Airspeed Indicator

Reduce speed to...? - The Airspeed Indicator
The Airspeed Indicator (ASI) provides the speed of the aircraft relative to the air surrounding it. The speed is given in Knots, which is the same as a nautical mile, or 1,852 km/h. By the use of the indicated airspeed the pilot is able to navigate and determine the time left to the waypoints and make sure that specific structural speed limits are not exceeded. The indicated airspeed is also the base for further airspeed calculations like the true airspeed, calibrated airspeed and more. The figure to the right displays the airspeed indicator in way the pilot sees this on the flight deck.
Airspeed Indicator (ASI)

The ASI measures the airspeed in terms of the difference between the pitot and static pressures detected by either a combined pitot-static probe, or a pitot probe and static vent, as appropriate. The indication needle will be set in motion by the expansion and compression of the membrane. Due to the air pressure differences in higher and lower altitude a static port is needed to generate a reliable indication anytime in the flight. The static port(s) provides the static pressure which equals the pressure inside the housing to the pressure outside aircraft. The dynamic pressure, directly from the pitot tube, is connected to the membrane. The higher the airspeed the higher the dynamic pressure while the static pressure only changes when the flightlevel or the atmosphere changes. This difference in dynamic and static pressure results in a movement of the membrane. The movement of the membrane sets a few gears in motion, which are connected to the indication needles.

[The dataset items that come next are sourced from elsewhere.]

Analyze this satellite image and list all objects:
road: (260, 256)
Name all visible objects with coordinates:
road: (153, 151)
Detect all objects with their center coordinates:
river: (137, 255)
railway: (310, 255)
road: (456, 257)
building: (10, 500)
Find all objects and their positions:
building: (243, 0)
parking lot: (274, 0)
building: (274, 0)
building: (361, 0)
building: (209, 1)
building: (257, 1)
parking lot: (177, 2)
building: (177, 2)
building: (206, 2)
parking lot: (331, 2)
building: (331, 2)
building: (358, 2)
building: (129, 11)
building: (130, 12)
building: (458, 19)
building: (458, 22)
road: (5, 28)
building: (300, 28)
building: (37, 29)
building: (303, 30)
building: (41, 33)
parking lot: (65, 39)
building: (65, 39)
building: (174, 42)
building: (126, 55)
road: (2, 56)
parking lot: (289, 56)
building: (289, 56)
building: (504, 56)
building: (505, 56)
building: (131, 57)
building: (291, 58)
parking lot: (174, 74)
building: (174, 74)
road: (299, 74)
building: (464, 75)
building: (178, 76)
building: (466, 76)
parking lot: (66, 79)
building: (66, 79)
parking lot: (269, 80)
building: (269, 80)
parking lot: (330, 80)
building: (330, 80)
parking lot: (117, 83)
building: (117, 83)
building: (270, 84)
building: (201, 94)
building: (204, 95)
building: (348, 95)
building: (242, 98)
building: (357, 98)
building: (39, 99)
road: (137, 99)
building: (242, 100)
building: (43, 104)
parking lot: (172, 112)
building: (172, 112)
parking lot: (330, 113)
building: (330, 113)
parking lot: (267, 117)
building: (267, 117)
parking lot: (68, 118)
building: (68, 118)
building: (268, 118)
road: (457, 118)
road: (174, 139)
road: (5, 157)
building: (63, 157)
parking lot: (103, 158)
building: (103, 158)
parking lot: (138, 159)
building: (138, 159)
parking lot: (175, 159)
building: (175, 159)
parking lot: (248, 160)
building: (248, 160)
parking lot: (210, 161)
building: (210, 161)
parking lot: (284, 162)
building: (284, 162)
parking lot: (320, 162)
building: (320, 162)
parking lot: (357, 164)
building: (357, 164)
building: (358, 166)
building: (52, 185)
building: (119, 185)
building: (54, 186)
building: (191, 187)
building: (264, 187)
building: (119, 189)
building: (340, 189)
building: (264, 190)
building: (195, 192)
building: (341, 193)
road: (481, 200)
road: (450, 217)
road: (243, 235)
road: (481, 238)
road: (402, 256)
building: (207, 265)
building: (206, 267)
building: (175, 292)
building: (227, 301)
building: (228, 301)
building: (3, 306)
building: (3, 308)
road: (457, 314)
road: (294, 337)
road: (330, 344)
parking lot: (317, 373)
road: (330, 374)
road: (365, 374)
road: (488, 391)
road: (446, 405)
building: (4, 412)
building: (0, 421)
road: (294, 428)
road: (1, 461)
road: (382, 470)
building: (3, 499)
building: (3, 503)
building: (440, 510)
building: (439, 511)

The compression of air brings a downside with it. Compressed air, due to high velocity, has an higher pressure ratio than non compressed with normal air velocity. The pressure varies with the square of the airspeed. With higher speeds the dynamic pressure builds up and the membrane expands linear to the pressure. The response characteristic shows a greater deflection acceleration at lower speeds then the high speed deflection. This results in a non-linear scale on the indicator. To prevent the unwanted side of the pressure build up, the use of a non-linear scale is compensated by a square-law compensation. The most commonly used method is the use of en lever attached to the membrane that is progressively altered. By high deflections of the membrane the pointer increases for small deflections and vice versa.

Another method is the use of a tuning spring. The spring bears against the membrane and applies a controlled retarding force to membrane expansion. The force is governed by sets of ranging screws which are pre-adjusted to contact the spring at the appropriate points of increasement. As speed and differential pressure increases, the spring rate increases and its effective length is shorted. This compensates the use of a variable magnifying lever or a non-linear scale. The airspeed after compensation is the Calibrated Airspeed (CAS)

The use of digital air data computers takes over the mechanically measured indicated airspeed. In this case the dynamic and static pressure are connected to the Air Data Computer (ADC). The signal from the ADC goes to the instruments which display the airspeed by the use of servo's or by displaying the airspeed on LCD or TFT screens. The computer compensates also for position errors which is called the Computed airspeed. The Computed airspeed is used the calculate the CAS. The photo to the right displays both the primary and navigation display of the Boeing 747-400 making use of the above mentioned systems.

Display of a digital flight display

The CAS is then used for the calculation of the Equivalent Airspeed (EAS). This airspeed is calculated from the measured pressure difference p when using the constant sea level of density. The ADC automatically compensates for the compressibility of air at the pitot tube.

The True Airspeed (TAS) in the EAS compensated for the changes in temperature and density variations on the different flight levels.